> _Rows listed in a dataset_:
_ _ _ _

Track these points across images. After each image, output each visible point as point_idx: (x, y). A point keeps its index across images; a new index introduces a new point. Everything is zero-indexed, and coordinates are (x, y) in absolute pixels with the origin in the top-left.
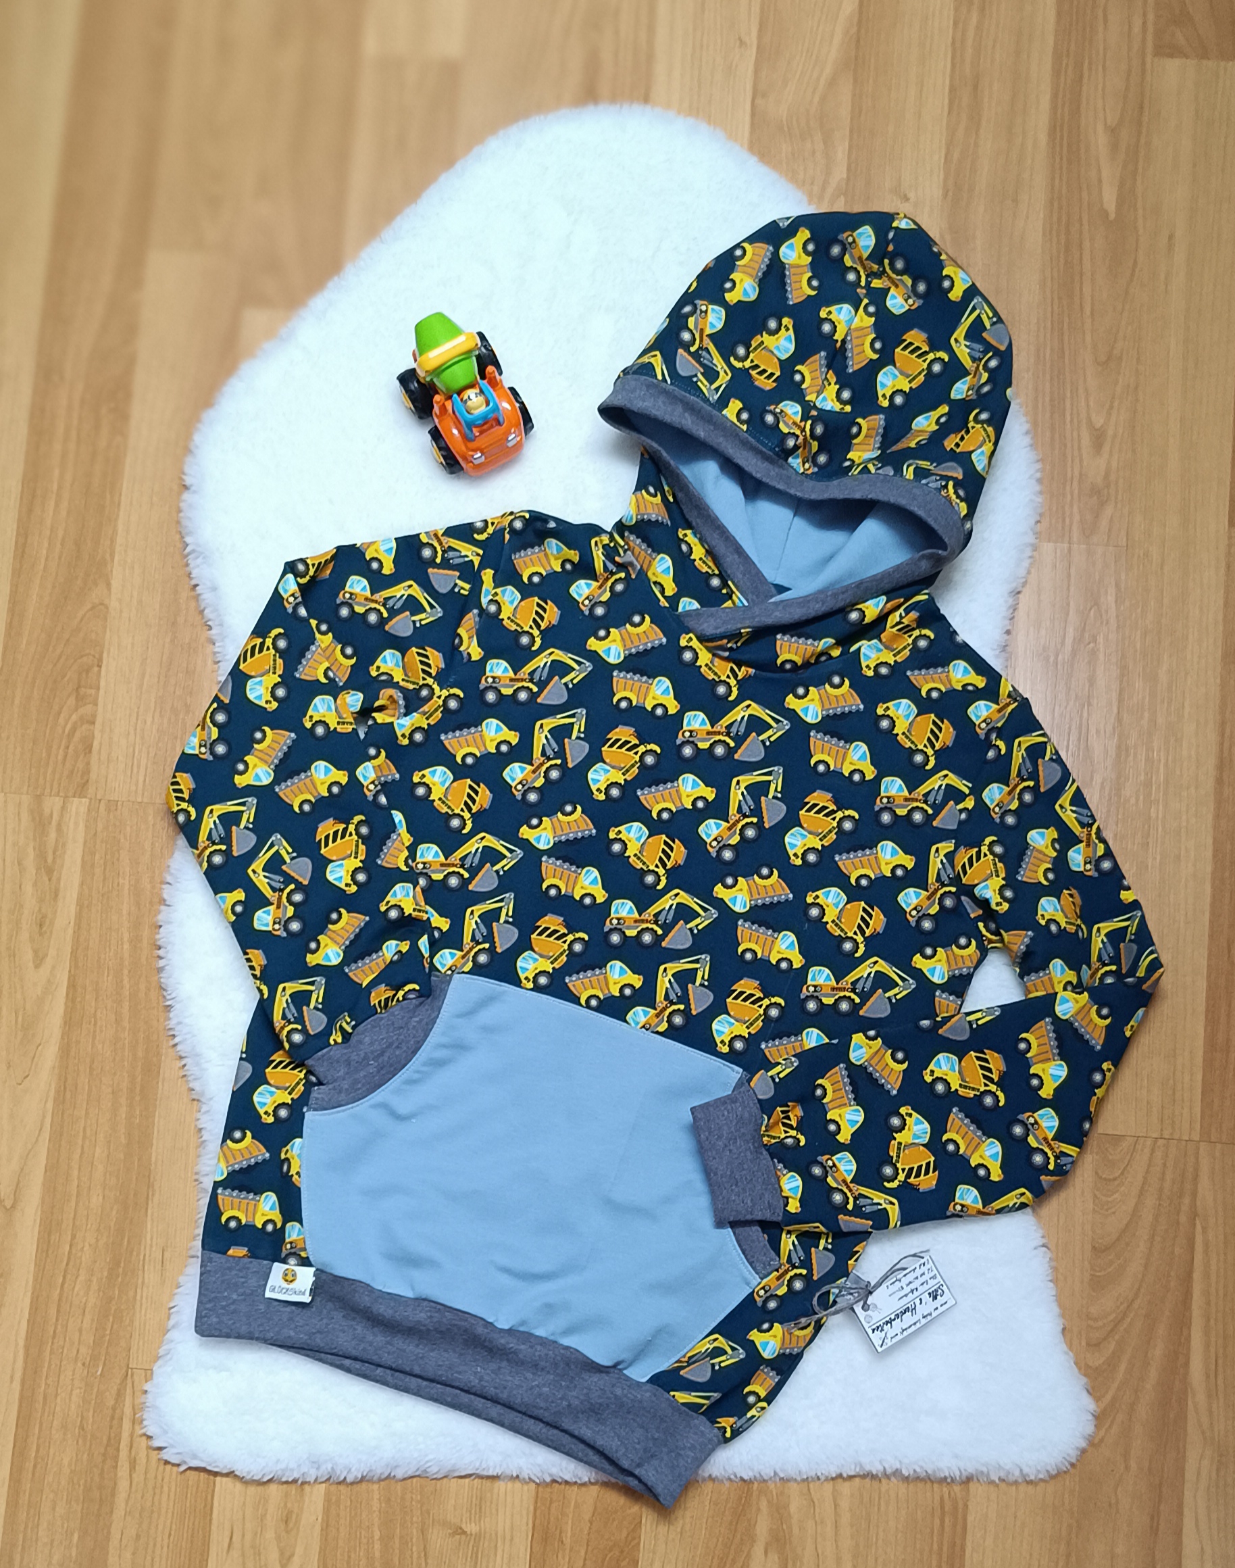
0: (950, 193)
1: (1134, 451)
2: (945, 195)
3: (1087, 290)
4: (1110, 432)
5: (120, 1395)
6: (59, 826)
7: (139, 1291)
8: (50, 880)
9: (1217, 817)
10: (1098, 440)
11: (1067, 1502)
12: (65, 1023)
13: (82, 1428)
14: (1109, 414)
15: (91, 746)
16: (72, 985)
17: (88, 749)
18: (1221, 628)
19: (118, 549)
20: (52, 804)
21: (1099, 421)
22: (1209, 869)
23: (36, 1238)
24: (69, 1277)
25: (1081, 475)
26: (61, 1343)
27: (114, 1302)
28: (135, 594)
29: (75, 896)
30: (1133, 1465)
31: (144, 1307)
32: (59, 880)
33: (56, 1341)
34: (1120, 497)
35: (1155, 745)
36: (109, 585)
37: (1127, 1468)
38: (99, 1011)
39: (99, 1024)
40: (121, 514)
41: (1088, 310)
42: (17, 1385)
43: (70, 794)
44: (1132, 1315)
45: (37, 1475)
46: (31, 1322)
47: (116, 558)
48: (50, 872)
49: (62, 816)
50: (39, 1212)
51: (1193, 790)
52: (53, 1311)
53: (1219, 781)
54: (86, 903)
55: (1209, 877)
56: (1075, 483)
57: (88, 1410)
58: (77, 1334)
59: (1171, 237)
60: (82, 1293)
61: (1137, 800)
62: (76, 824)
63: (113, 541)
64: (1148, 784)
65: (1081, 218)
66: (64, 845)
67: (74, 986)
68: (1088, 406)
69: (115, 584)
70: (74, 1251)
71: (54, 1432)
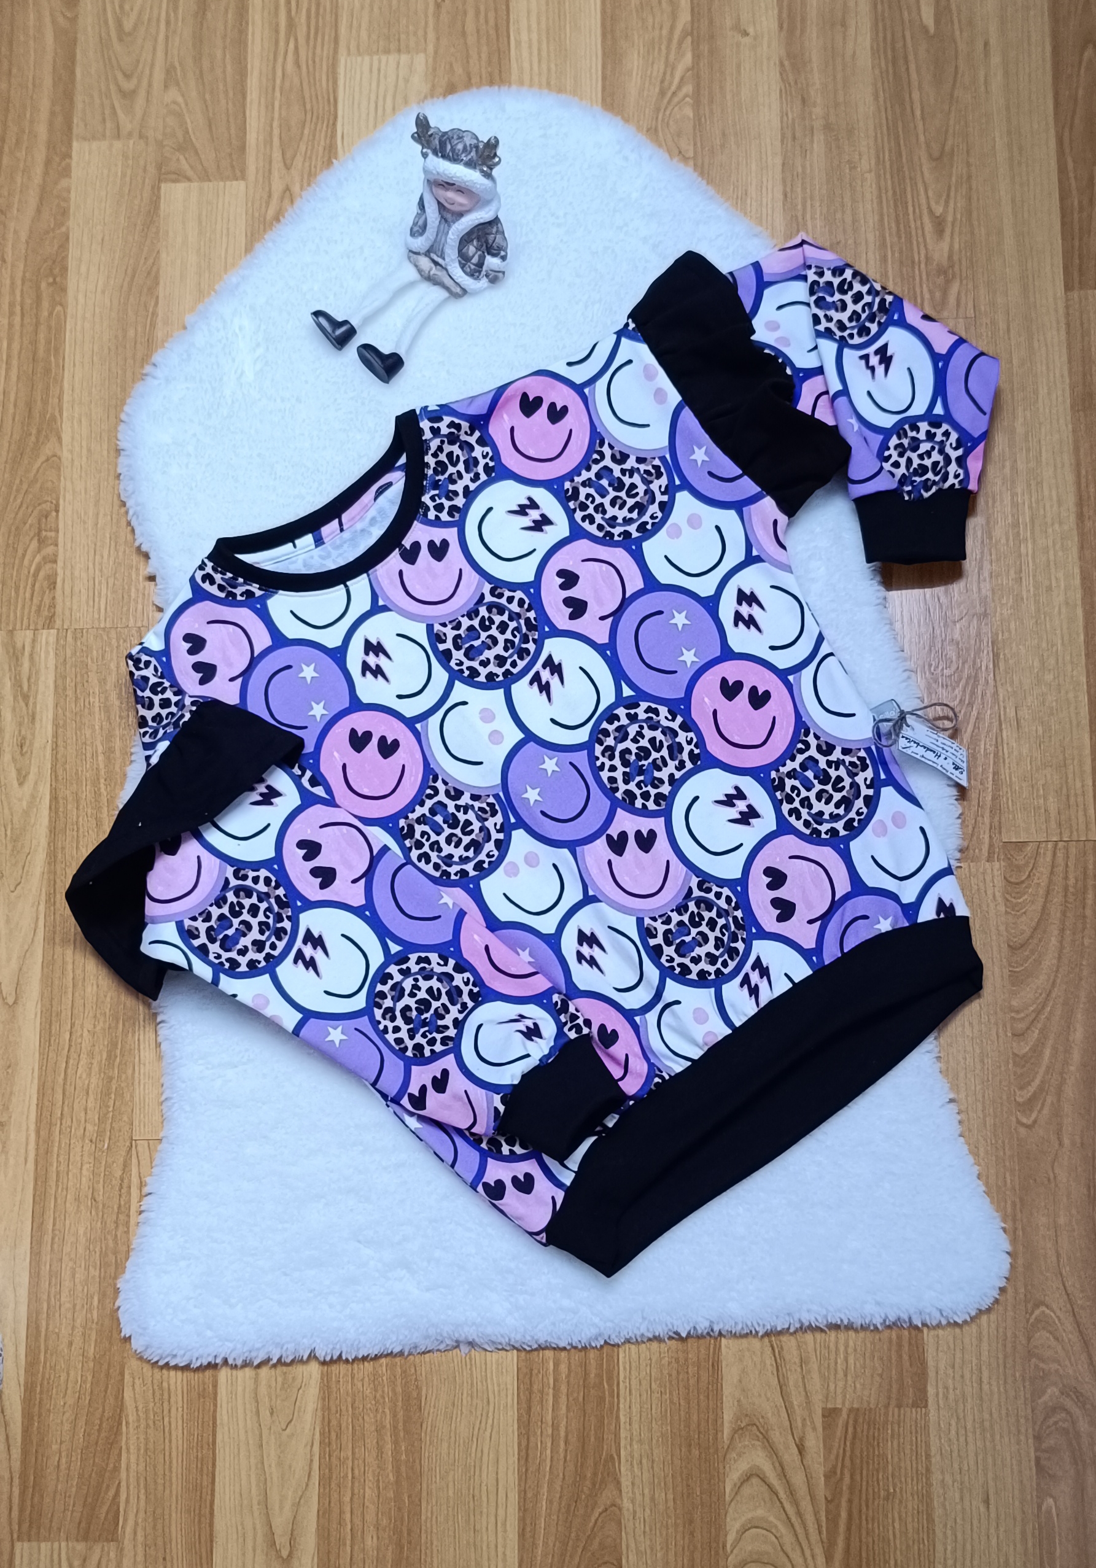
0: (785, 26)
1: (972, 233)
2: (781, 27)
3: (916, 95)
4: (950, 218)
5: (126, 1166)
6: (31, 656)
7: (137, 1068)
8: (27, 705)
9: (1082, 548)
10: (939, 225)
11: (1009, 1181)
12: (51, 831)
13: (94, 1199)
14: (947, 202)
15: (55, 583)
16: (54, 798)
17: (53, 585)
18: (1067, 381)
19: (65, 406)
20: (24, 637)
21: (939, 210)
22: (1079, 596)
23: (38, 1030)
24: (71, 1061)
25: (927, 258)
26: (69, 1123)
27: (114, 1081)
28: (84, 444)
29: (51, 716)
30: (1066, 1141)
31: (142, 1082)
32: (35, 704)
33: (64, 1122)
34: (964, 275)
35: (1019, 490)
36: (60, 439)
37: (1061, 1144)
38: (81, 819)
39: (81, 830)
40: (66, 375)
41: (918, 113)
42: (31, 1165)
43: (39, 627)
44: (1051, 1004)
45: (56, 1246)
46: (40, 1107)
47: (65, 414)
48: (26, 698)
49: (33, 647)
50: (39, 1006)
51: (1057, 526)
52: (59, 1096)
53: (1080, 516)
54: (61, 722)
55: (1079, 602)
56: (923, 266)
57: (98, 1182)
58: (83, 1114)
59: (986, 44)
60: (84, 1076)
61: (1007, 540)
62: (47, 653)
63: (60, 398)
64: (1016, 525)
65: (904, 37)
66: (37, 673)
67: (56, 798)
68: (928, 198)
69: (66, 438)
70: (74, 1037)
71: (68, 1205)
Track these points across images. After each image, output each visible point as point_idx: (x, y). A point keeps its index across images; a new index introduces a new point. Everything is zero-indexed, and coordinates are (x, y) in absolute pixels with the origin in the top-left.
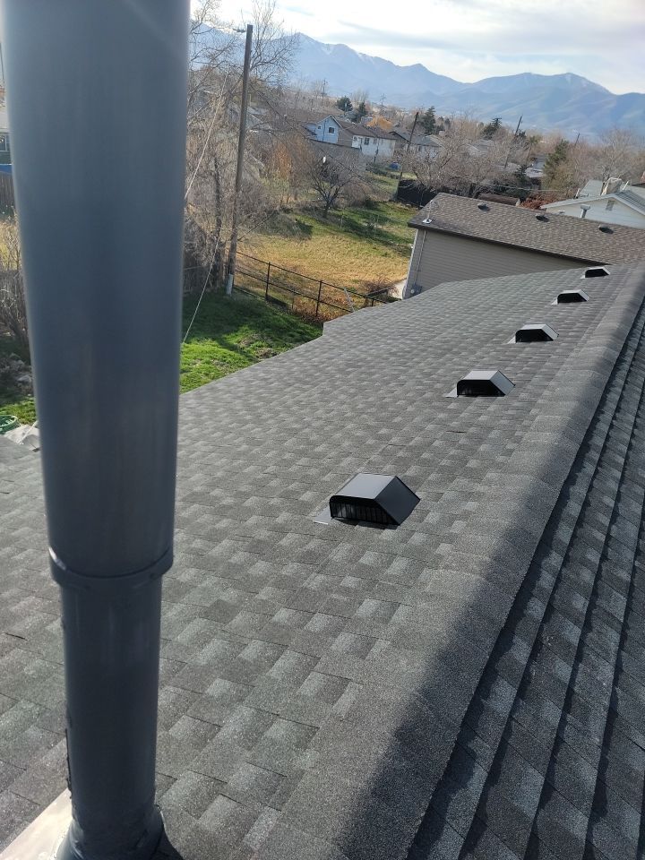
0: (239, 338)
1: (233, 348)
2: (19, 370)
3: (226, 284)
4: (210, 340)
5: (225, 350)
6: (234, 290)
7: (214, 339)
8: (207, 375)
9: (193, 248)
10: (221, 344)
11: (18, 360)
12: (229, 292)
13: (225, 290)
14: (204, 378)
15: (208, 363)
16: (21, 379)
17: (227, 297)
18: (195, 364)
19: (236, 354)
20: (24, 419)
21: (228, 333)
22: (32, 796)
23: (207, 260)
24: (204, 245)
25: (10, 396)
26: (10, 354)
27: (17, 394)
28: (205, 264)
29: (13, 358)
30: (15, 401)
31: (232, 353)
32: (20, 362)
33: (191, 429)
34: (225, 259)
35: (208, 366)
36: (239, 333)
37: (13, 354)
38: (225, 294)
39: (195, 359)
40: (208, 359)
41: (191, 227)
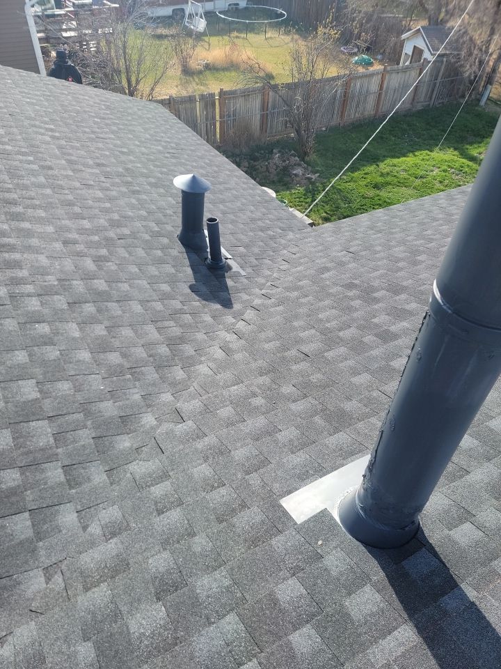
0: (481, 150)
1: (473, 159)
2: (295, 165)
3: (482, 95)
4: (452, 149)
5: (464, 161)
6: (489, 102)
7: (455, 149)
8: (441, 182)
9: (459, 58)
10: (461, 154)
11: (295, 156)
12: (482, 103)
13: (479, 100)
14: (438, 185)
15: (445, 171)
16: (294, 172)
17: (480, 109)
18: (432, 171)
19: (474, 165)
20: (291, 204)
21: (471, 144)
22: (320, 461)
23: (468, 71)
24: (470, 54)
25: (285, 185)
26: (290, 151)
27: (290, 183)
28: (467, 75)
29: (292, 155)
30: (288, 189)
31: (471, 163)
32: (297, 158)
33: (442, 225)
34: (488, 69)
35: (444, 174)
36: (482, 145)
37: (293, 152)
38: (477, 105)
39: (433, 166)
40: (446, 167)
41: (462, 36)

_ _ _ _

> _Your goal_: Lay out the lines as a JSON list of strings, one string per line. Begin at the first line of the rows and stop after the line that contains "15: (55, 583)", leaving out blank lines and the pictures.

> _Response for this exercise_:
[
  "Track these points across images. After each image, output each visible point as point_idx: (x, y). A point keeps its index across images; a new index introduces a new point. Everything is zero-indexed, and coordinates are (x, y) in absolute pixels with the origin in the top-left.",
  "0: (950, 193)",
  "1: (1134, 451)",
  "2: (945, 195)",
  "3: (1087, 290)",
  "4: (1110, 432)",
  "5: (120, 1395)",
  "6: (59, 826)",
  "7: (139, 1291)",
  "8: (50, 880)",
  "9: (1217, 817)",
  "10: (1098, 440)",
  "11: (1067, 1502)",
  "12: (65, 1023)",
  "13: (82, 1428)",
  "14: (1109, 414)",
  "15: (91, 746)",
  "16: (72, 985)",
  "17: (88, 749)",
  "18: (1221, 628)",
  "19: (118, 549)",
  "20: (52, 804)",
  "21: (1099, 421)",
  "22: (1209, 869)",
  "23: (36, 1238)",
  "24: (69, 1277)",
  "25: (1081, 475)",
  "26: (61, 1343)",
  "27: (114, 1302)",
  "28: (135, 594)",
  "29: (75, 896)",
  "30: (1133, 1465)",
  "31: (144, 1307)",
  "32: (59, 880)",
  "33: (56, 1341)",
  "34: (1120, 497)",
  "35: (1155, 745)",
  "36: (109, 585)",
  "37: (1127, 1468)",
  "38: (99, 1011)",
  "39: (99, 1024)",
  "40: (121, 514)",
  "41: (1088, 310)",
  "42: (17, 1385)",
  "43: (70, 794)",
  "44: (1132, 1315)",
  "45: (37, 1475)",
  "46: (31, 1322)",
  "47: (116, 558)",
  "48: (50, 872)",
  "49: (62, 816)",
  "50: (39, 1212)",
  "51: (1193, 790)",
  "52: (53, 1311)",
  "53: (1219, 781)",
  "54: (86, 903)",
  "55: (1209, 877)",
  "56: (1075, 483)",
  "57: (88, 1410)",
  "58: (77, 1334)",
  "59: (1171, 237)",
  "60: (82, 1293)",
  "61: (1137, 800)",
  "62: (76, 824)",
  "63: (113, 541)",
  "64: (1148, 784)",
  "65: (1081, 218)",
  "66: (64, 845)",
  "67: (74, 986)",
  "68: (1088, 406)",
  "69: (115, 584)",
  "70: (74, 1251)",
  "71: (54, 1432)",
  "0: (785, 26)",
  "1: (972, 233)",
  "2: (781, 27)",
  "3: (916, 95)",
  "4: (950, 218)",
  "5: (126, 1166)",
  "6: (31, 656)",
  "7: (137, 1068)",
  "8: (27, 705)",
  "9: (1082, 548)",
  "10: (939, 225)",
  "11: (1009, 1181)",
  "12: (51, 831)",
  "13: (94, 1199)",
  "14: (947, 202)",
  "15: (55, 583)"
]